The Squeezebox Touch is designed to be integrated with an A/V receiver, powered speakers or headphones. On the back, the Squeezebox offers analog stereo outputs, optical and coaxial digital outputs, a headphone output, USB port, SD card slot and Ethernet connection.
Once plugged in and powered up, the Squeezebox Touch automatically searches for available wireless networks then prompts you to make a choice and enter a password. With wireless internet access secured, you’re already prepared to listen to music from a myriad of internet radio stations. To access music sites such as Pandora or Last.fm, or to listen to music stored on a home computer, further setup us required.
We set up access to our Pandora and Last.fm accounts by adding the appropriate apps from the Squeezebox menu. Once usernames and passwords are entered, access is instant.
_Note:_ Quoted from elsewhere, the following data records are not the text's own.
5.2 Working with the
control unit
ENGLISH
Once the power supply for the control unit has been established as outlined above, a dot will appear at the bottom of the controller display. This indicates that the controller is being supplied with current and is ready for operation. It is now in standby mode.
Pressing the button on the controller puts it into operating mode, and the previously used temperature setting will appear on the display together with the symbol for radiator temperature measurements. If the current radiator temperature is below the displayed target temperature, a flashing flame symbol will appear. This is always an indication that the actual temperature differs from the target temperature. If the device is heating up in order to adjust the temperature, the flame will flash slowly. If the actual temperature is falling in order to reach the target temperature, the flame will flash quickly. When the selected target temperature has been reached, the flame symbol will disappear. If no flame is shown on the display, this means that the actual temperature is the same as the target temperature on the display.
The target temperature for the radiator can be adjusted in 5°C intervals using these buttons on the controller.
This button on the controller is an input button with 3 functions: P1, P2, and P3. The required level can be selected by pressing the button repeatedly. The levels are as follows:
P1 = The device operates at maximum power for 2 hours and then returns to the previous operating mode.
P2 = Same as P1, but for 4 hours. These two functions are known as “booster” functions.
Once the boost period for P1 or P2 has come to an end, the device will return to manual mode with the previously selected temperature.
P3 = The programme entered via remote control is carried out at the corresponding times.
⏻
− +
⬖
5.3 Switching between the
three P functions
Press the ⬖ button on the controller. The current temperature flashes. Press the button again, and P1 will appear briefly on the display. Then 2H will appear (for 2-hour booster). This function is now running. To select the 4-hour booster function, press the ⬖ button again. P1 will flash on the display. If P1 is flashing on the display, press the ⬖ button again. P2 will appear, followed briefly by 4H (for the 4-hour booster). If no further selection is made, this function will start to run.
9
Enabling other music services such as Napster or Rhapsody involves the same setup process. Simply add the app, provide login information and get listening.
To get access to our home computer’s iTunes library, it was necessary to first download a server program from Logitech’s website. Once downloaded and installed, the program scanned our iTunes library and playlist information. After about 15 minutes, the scan completed and our iTunes media was available. Adjusting a few more settings allowed us to send album art and other media related data to the Squeezebox as well.
Since the Squeezebox Touch offers USB and SD card access, we connected a 2 gig USB flash drive loaded with uncompressed music. Access to this content was immediately available through the on-board menu under the “my music” heading.
The Squeezebox Touch is compatible with just about any operating system and will play back almost any music file type including high resolution 24 bit/ 96 Khz files and lossless/uncompressed files ripped from your CD collection
We connected our Squeezebox Touch to an Onkyo A/V receiver via both analog and digital connections and kept a pair of reference headphones handy as well. Total setup took about 20 minutes.